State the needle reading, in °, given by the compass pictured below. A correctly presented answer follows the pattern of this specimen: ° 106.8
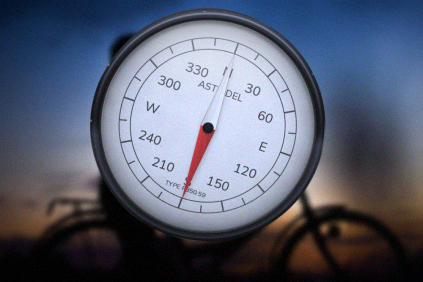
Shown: ° 180
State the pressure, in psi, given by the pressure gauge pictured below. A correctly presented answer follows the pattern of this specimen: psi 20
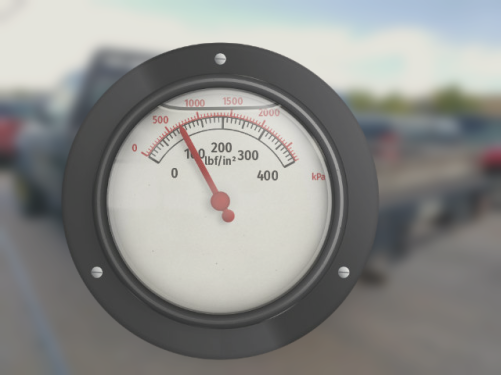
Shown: psi 100
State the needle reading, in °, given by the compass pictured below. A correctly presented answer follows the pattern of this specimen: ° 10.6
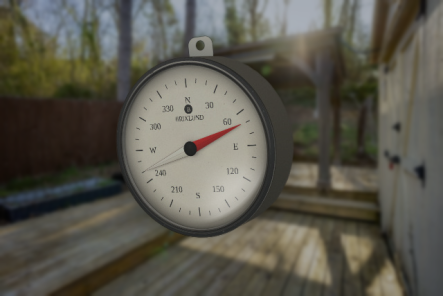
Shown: ° 70
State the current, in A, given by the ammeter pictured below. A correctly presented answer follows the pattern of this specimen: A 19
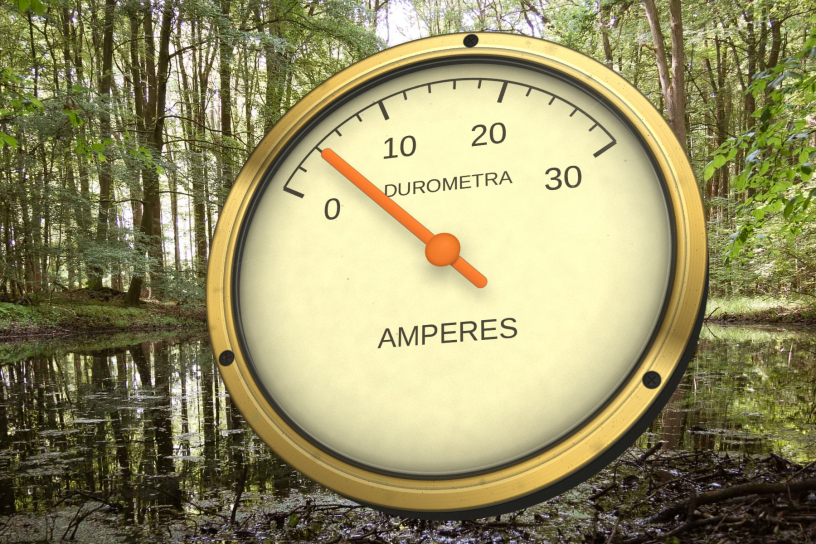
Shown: A 4
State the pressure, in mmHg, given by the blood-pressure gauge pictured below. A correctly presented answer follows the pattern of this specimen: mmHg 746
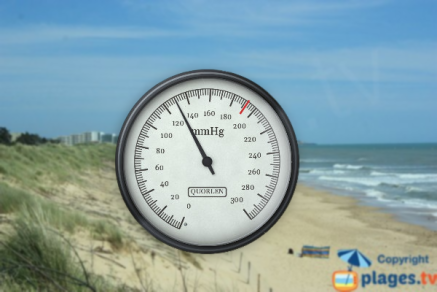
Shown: mmHg 130
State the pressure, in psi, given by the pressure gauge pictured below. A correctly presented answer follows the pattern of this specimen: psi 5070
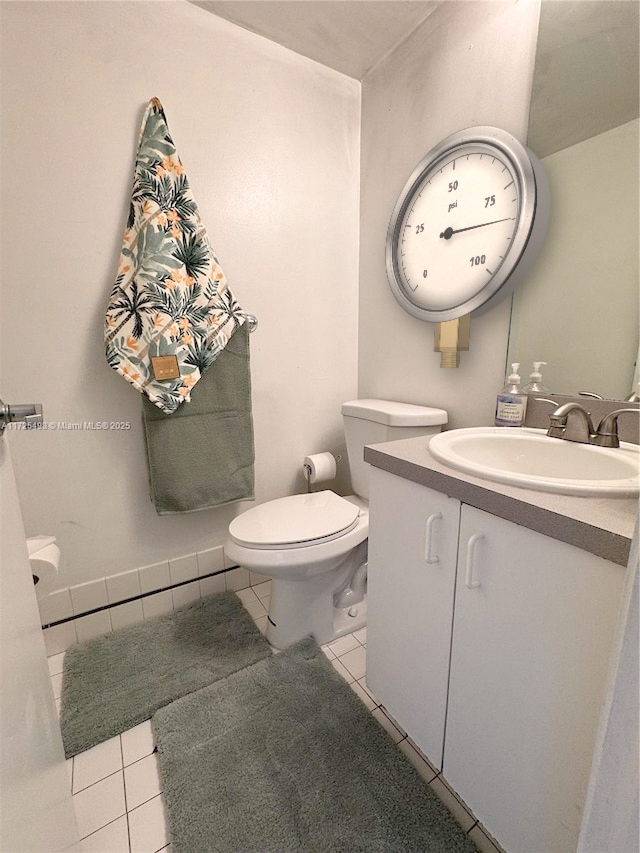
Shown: psi 85
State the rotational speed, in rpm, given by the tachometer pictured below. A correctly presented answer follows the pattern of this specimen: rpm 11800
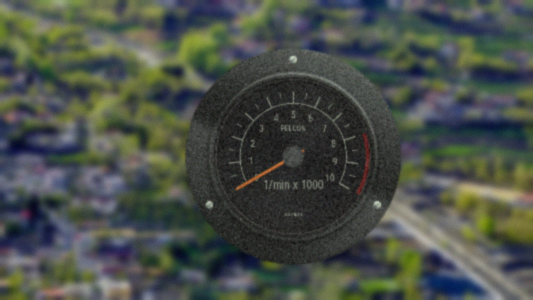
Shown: rpm 0
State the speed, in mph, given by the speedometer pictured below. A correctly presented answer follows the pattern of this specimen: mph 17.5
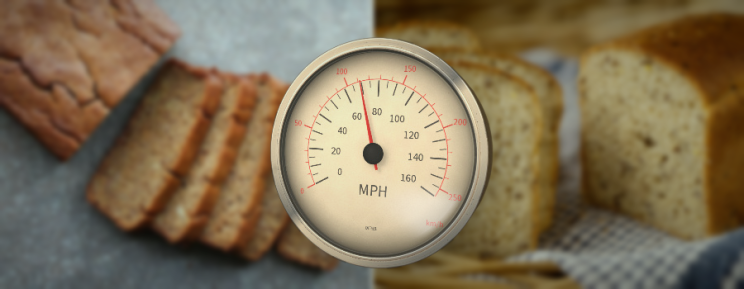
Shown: mph 70
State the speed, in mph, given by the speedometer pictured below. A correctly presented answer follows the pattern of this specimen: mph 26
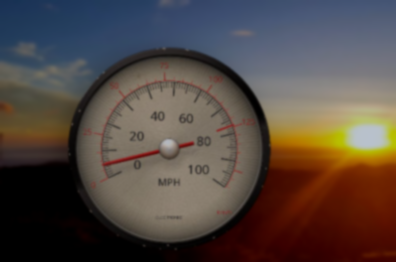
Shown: mph 5
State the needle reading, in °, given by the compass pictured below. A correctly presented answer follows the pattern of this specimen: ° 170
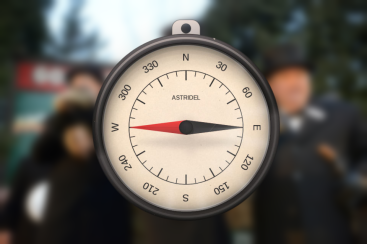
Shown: ° 270
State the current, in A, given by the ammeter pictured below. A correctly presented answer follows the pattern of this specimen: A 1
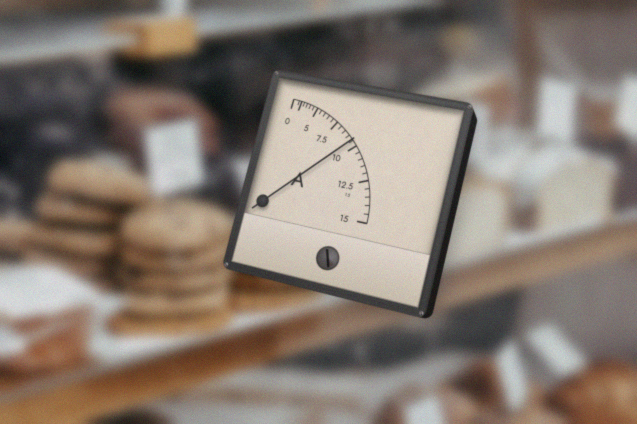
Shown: A 9.5
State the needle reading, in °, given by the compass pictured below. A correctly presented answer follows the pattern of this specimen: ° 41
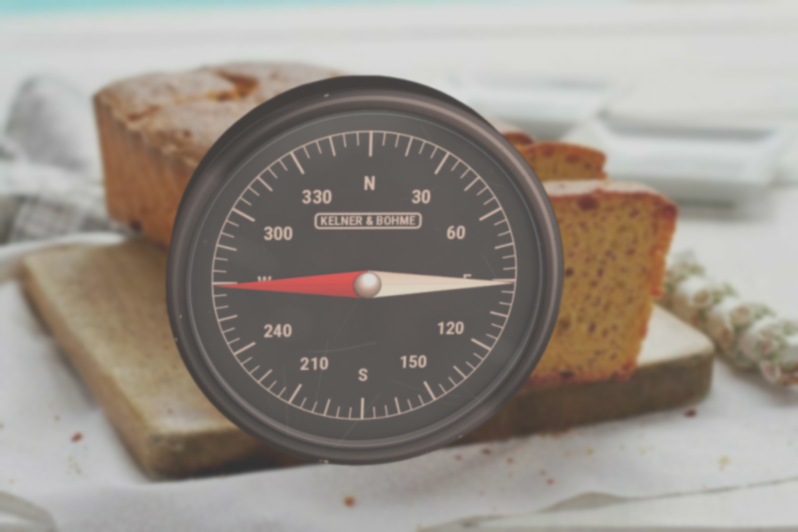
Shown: ° 270
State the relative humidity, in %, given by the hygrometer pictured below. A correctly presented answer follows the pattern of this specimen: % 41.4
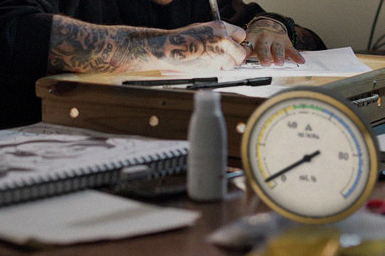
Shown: % 4
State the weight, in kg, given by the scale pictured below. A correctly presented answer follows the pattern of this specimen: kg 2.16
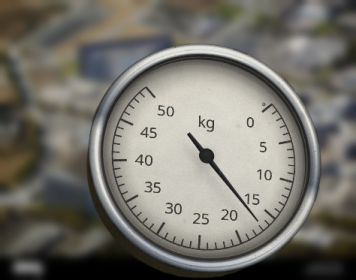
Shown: kg 17
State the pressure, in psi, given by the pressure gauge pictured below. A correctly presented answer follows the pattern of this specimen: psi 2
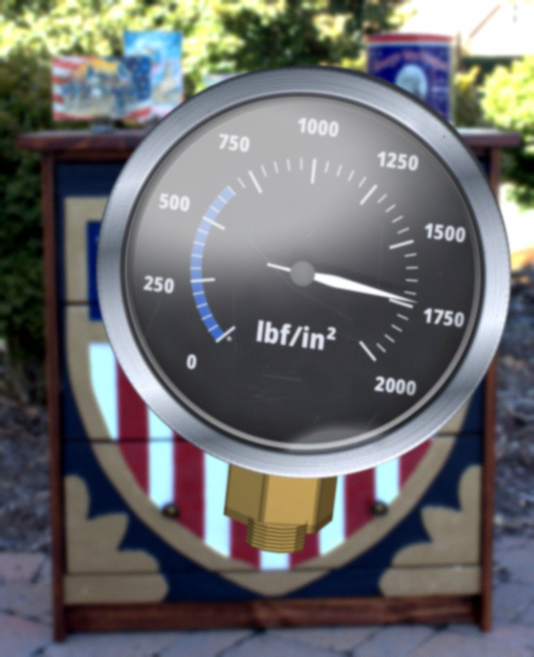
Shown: psi 1725
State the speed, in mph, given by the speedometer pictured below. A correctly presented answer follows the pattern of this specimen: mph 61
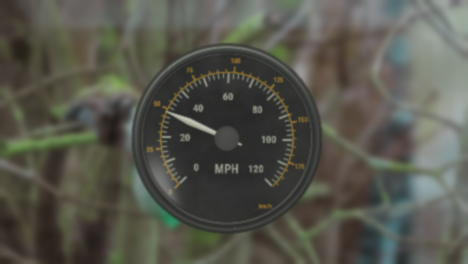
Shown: mph 30
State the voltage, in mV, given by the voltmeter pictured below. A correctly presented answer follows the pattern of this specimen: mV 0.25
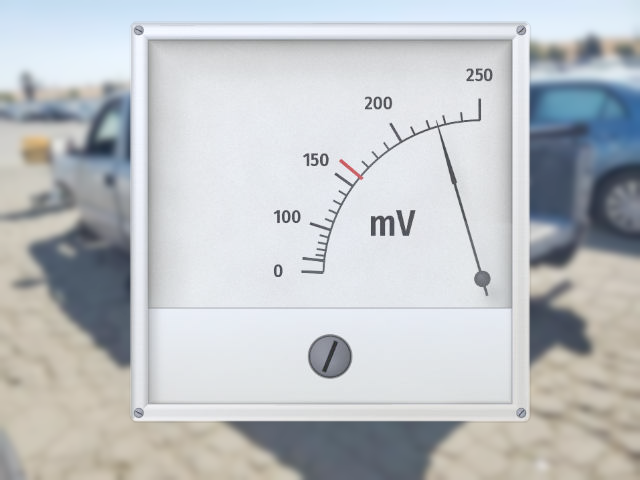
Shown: mV 225
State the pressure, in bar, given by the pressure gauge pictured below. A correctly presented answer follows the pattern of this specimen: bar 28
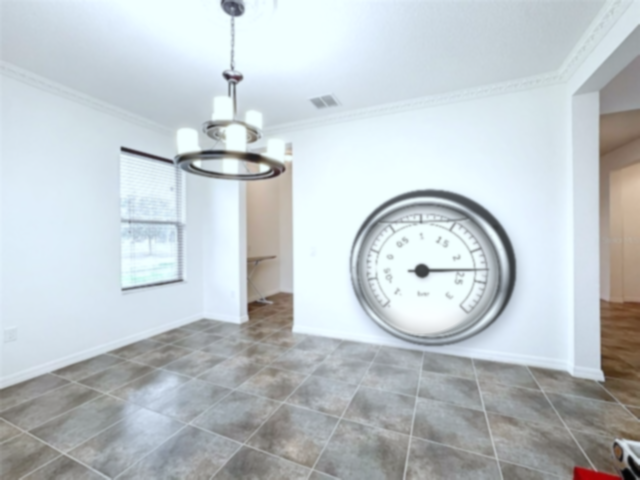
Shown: bar 2.3
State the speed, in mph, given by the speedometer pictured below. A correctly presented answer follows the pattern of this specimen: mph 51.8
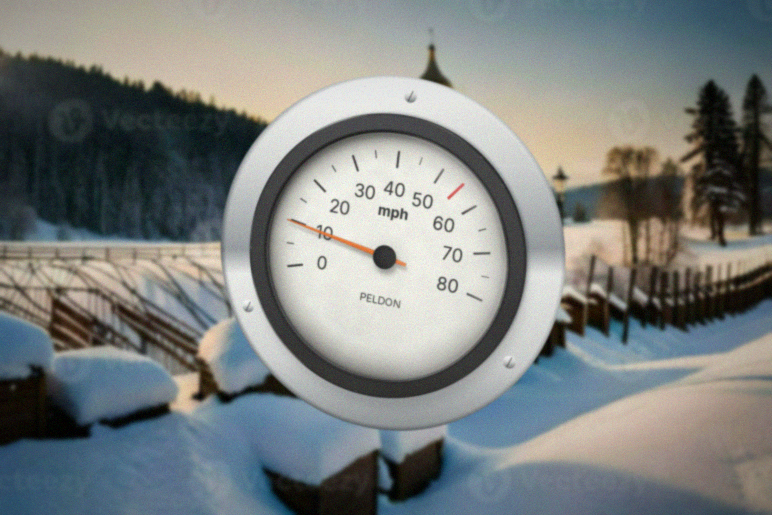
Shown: mph 10
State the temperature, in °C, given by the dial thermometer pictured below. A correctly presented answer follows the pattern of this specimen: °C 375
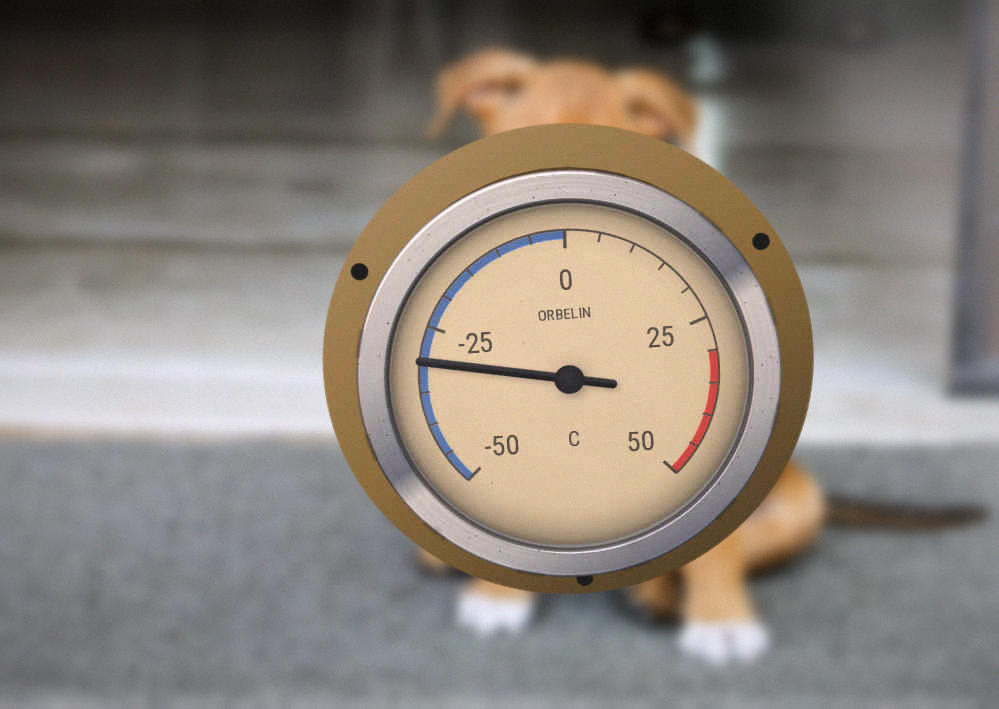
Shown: °C -30
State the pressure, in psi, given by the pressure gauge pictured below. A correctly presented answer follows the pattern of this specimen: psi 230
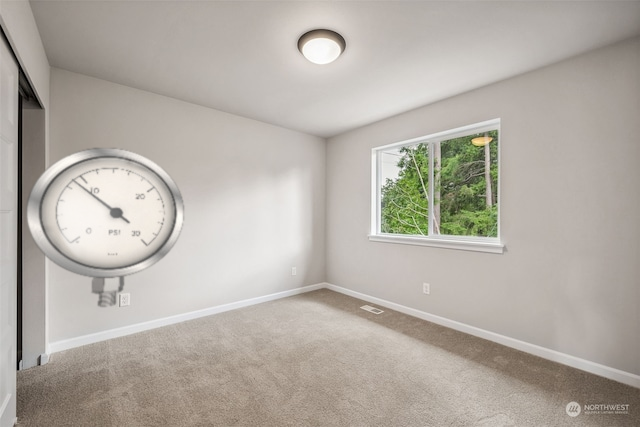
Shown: psi 9
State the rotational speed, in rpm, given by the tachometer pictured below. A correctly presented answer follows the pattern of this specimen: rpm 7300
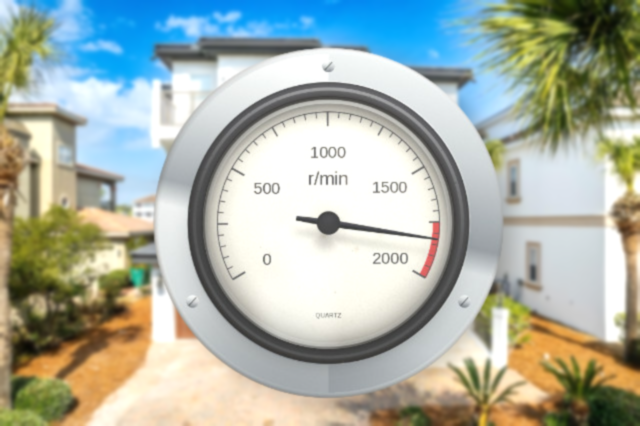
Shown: rpm 1825
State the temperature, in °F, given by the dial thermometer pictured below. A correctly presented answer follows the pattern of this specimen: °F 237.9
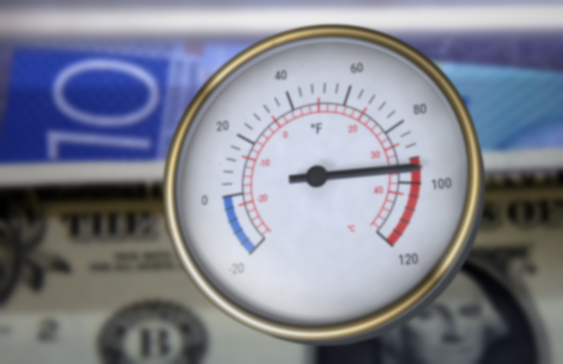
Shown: °F 96
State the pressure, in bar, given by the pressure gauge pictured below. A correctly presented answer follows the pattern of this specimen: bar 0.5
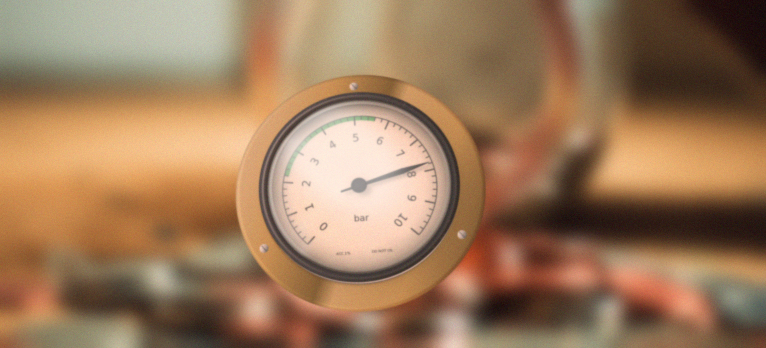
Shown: bar 7.8
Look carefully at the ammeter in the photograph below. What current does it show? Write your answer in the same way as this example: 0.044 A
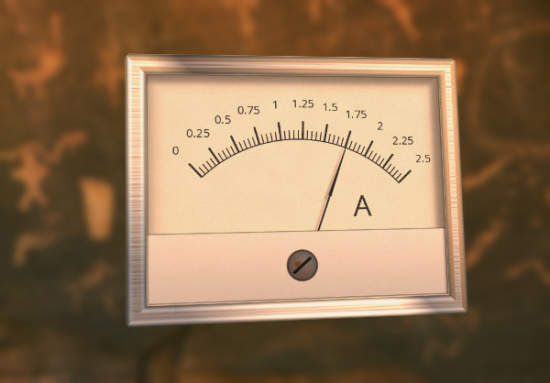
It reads 1.75 A
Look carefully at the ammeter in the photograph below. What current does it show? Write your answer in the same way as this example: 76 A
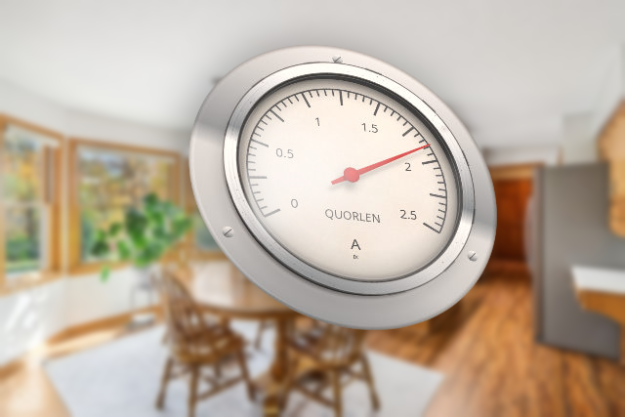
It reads 1.9 A
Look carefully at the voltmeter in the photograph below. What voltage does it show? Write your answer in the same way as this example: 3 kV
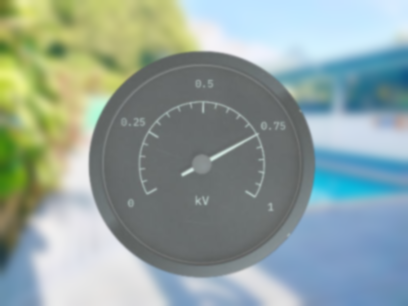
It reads 0.75 kV
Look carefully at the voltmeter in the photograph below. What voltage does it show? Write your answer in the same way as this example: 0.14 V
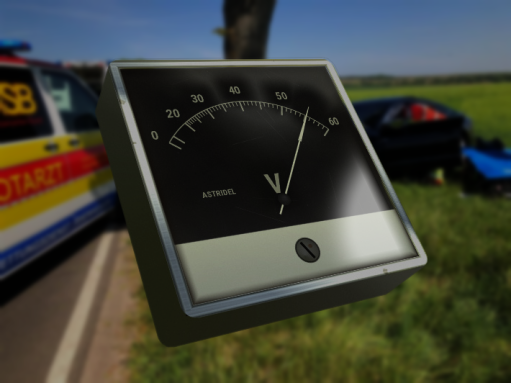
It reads 55 V
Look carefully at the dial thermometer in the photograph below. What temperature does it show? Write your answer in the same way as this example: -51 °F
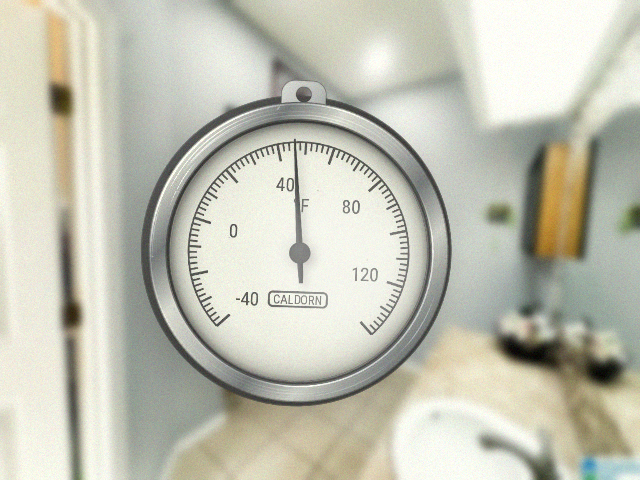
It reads 46 °F
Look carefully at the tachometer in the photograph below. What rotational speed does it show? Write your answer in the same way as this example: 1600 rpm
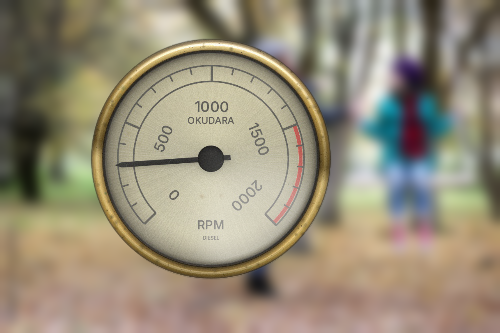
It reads 300 rpm
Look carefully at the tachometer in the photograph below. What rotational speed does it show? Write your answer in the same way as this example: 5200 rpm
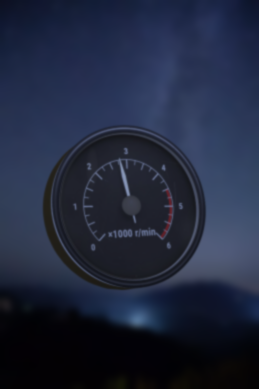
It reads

══════

-- Requirement --
Can you copy every line above word for word, leaving the pictures out of your answer?

-- Task solution --
State the needle reading, in °, given by the compass pictured below. A correctly presented answer follows the pattern of this specimen: ° 106.8
Shown: ° 180
State the pressure, in psi, given by the pressure gauge pictured below. A correctly presented answer follows the pattern of this specimen: psi 20
Shown: psi 100
State the needle reading, in °, given by the compass pictured below. A correctly presented answer follows the pattern of this specimen: ° 10.6
Shown: ° 70
State the current, in A, given by the ammeter pictured below. A correctly presented answer follows the pattern of this specimen: A 19
Shown: A 4
State the pressure, in mmHg, given by the blood-pressure gauge pictured below. A correctly presented answer follows the pattern of this specimen: mmHg 746
Shown: mmHg 130
State the pressure, in psi, given by the pressure gauge pictured below. A correctly presented answer follows the pattern of this specimen: psi 5070
Shown: psi 85
State the rotational speed, in rpm, given by the tachometer pictured below. A correctly presented answer follows the pattern of this specimen: rpm 11800
Shown: rpm 0
State the speed, in mph, given by the speedometer pictured below. A correctly presented answer follows the pattern of this specimen: mph 17.5
Shown: mph 70
State the speed, in mph, given by the speedometer pictured below. A correctly presented answer follows the pattern of this specimen: mph 26
Shown: mph 5
State the needle reading, in °, given by the compass pictured below. A correctly presented answer follows the pattern of this specimen: ° 170
Shown: ° 270
State the current, in A, given by the ammeter pictured below. A correctly presented answer follows the pattern of this specimen: A 1
Shown: A 9.5
State the needle reading, in °, given by the compass pictured below. A correctly presented answer follows the pattern of this specimen: ° 41
Shown: ° 270
State the relative humidity, in %, given by the hygrometer pictured below. A correctly presented answer follows the pattern of this specimen: % 41.4
Shown: % 4
State the weight, in kg, given by the scale pictured below. A correctly presented answer follows the pattern of this specimen: kg 2.16
Shown: kg 17
State the pressure, in psi, given by the pressure gauge pictured below. A correctly presented answer follows the pattern of this specimen: psi 2
Shown: psi 1725
State the speed, in mph, given by the speedometer pictured below. A correctly presented answer follows the pattern of this specimen: mph 61
Shown: mph 30
State the voltage, in mV, given by the voltmeter pictured below. A correctly presented answer follows the pattern of this specimen: mV 0.25
Shown: mV 225
State the pressure, in bar, given by the pressure gauge pictured below. A correctly presented answer follows the pattern of this specimen: bar 28
Shown: bar 2.3
State the speed, in mph, given by the speedometer pictured below. A correctly presented answer follows the pattern of this specimen: mph 51.8
Shown: mph 10
State the temperature, in °C, given by the dial thermometer pictured below. A correctly presented answer follows the pattern of this specimen: °C 375
Shown: °C -30
State the pressure, in psi, given by the pressure gauge pictured below. A correctly presented answer follows the pattern of this specimen: psi 230
Shown: psi 9
State the rotational speed, in rpm, given by the tachometer pictured below. A correctly presented answer follows the pattern of this specimen: rpm 7300
Shown: rpm 1825
State the temperature, in °F, given by the dial thermometer pictured below. A correctly presented answer follows the pattern of this specimen: °F 237.9
Shown: °F 96
State the pressure, in bar, given by the pressure gauge pictured below. A correctly presented answer follows the pattern of this specimen: bar 0.5
Shown: bar 7.8
Look carefully at the ammeter in the photograph below. What current does it show? Write your answer in the same way as this example: 0.044 A
It reads 1.75 A
Look carefully at the ammeter in the photograph below. What current does it show? Write your answer in the same way as this example: 76 A
It reads 1.9 A
Look carefully at the voltmeter in the photograph below. What voltage does it show? Write your answer in the same way as this example: 3 kV
It reads 0.75 kV
Look carefully at the voltmeter in the photograph below. What voltage does it show? Write your answer in the same way as this example: 0.14 V
It reads 55 V
Look carefully at the dial thermometer in the photograph below. What temperature does it show? Write your answer in the same way as this example: -51 °F
It reads 46 °F
Look carefully at the tachometer in the photograph below. What rotational speed does it show? Write your answer in the same way as this example: 1600 rpm
It reads 300 rpm
Look carefully at the tachometer in the photograph below. What rotational speed does it show? Write your answer in the same way as this example: 5200 rpm
It reads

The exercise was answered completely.